When I was newly pregnant, I was slowly wandering the stacks at the library and, on a whim, picked up a random parenting book. Little did I know, that book would become one of my top parenting books. Before I read How Much Is Too Much?, the idea of overindulgence had never crossed my mind, and now, years later, certain parts of the book still stick out in my mind.
Of course, it helps that the book was written by Jean Illsley Clarke — a pioneer in the world of parenting research. I bring the book up now, several years after I read it, because I had an opportunity to hear Clarke speak at a parenting seminar earlier this week.
Now 90 years old, Clarke presented her information with a feeling of passion. Despite her advancing age, it was easy to feel Clarke’s love for her topic, and her love for life in general. Throughout the presentation she peppered her material with real-life, personal anecdotes which helped to better illustrate her points for the audience.

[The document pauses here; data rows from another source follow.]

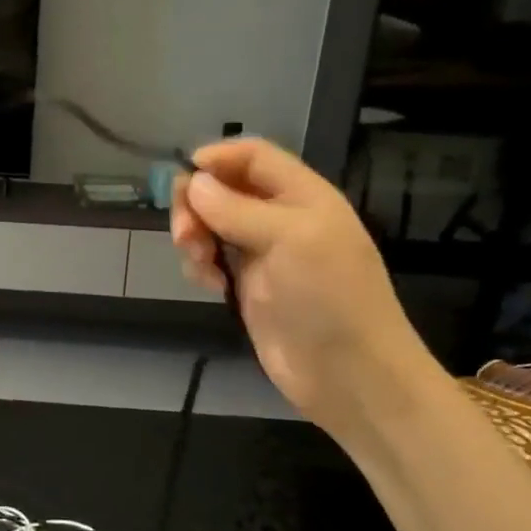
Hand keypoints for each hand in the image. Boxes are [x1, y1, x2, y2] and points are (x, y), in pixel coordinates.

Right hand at [170, 138, 434, 431]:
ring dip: (195, 237)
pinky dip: (200, 266)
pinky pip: (212, 260)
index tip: (181, 176)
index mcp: (302, 195)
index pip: (252, 157)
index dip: (216, 159)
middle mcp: (280, 218)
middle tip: (184, 235)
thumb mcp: (289, 239)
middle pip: (223, 189)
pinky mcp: (248, 287)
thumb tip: (193, 182)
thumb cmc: (328, 297)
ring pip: (212, 225)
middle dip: (196, 205)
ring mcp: (263, 254)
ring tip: (199, 265)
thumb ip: (237, 208)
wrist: (349, 373)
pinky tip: (207, 284)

Her main point? She wants parents to know that, though overindulgence comes from a “good heart,” it can ultimately be harmful for children.

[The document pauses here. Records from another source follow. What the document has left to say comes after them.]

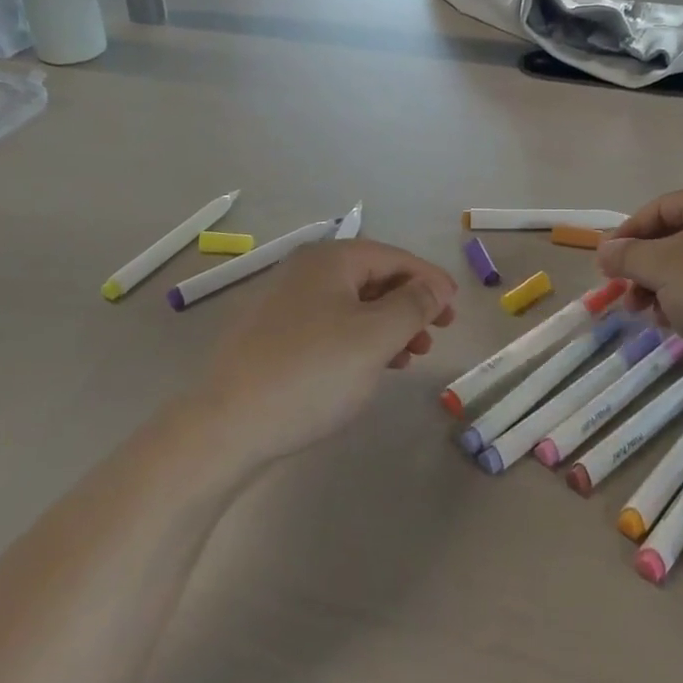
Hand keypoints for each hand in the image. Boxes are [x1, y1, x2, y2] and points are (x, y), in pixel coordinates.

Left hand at [190, 240, 457, 464]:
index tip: (455, 308)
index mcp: (328, 260)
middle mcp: (303, 271)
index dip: (430, 280)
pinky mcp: (273, 336)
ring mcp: (284, 303)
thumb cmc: (312, 373)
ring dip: (387, 325)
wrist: (227, 425)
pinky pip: (330, 326)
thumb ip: (413, 306)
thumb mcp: (375, 337)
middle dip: (409, 304)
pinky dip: (359, 340)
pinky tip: (371, 366)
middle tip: (437, 333)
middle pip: (372, 278)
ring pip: (351, 305)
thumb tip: (432, 289)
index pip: (393, 257)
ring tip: (410, 356)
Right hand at [597, 188, 682, 386]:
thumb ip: (625, 254)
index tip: (607, 262)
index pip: (661, 207)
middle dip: (645, 267)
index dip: (628, 233)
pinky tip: (678, 324)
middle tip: (626, 294)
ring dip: (664, 287)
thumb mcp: (659, 268)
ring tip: (649, 314)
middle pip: (677, 237)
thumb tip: (604, 250)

How Much Is Too Much? was a perfect book to read before my children were born because it allowed me to explore and figure out what overindulgence, or spoiling, really meant. In the book and at her seminar, Clarke talked about the Test of Four, which prompts parents to ask four questions when it comes to providing things for their children. Those four questions include:
- Is the task/toy/activity etc., developmentally appropriate?

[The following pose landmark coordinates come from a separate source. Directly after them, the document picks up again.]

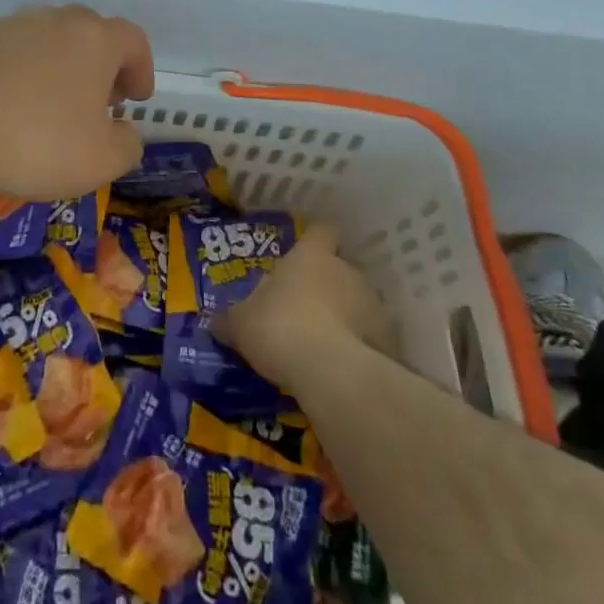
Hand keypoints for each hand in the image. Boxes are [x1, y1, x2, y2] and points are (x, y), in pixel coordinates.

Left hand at [0, 6, 154, 201]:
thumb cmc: (35, 144)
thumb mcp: (100, 162)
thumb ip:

- Could the task/toy/activity etc., cause possible harm?
- Whose needs is this task/toy/activity etc., meeting?
- Is the task/toy/activity etc., using an undue portion of family resources?
If the answers to those questions raise flags for parents, it’s possible that the child is being overindulged, Clarke asserts.
How Much Is Too Much? not only taught me to think of overindulgence in a different way, but it’s the first book that made clear just how important it is for children to contribute to the family in the form of chores and the like. Through her research, Clarke actually found that children who did not have chores and did not have clear boundaries while growing up actually were somewhat resentful in adulthood. In her research, Clarke learned that rules, boundaries and family responsibilities make children feel important, and they make children feel as if their parents care. About Jean Illsley Clarke’s research, Parenting Press writes:
“As people who were overindulged as children become adults, there is a huge impact on their confidence level. These are the people who are most likely to report that they don’t feel they have control over their children.”
I’m glad I went to see Clarke talk so that I could get a refresher on the topics discussed in her parenting book. As I said, it’s definitely been one of my top parenting books in my short parenthood journey, and I think it’s definitely worth the read if you’re concerned about spoiling or overindulging your children.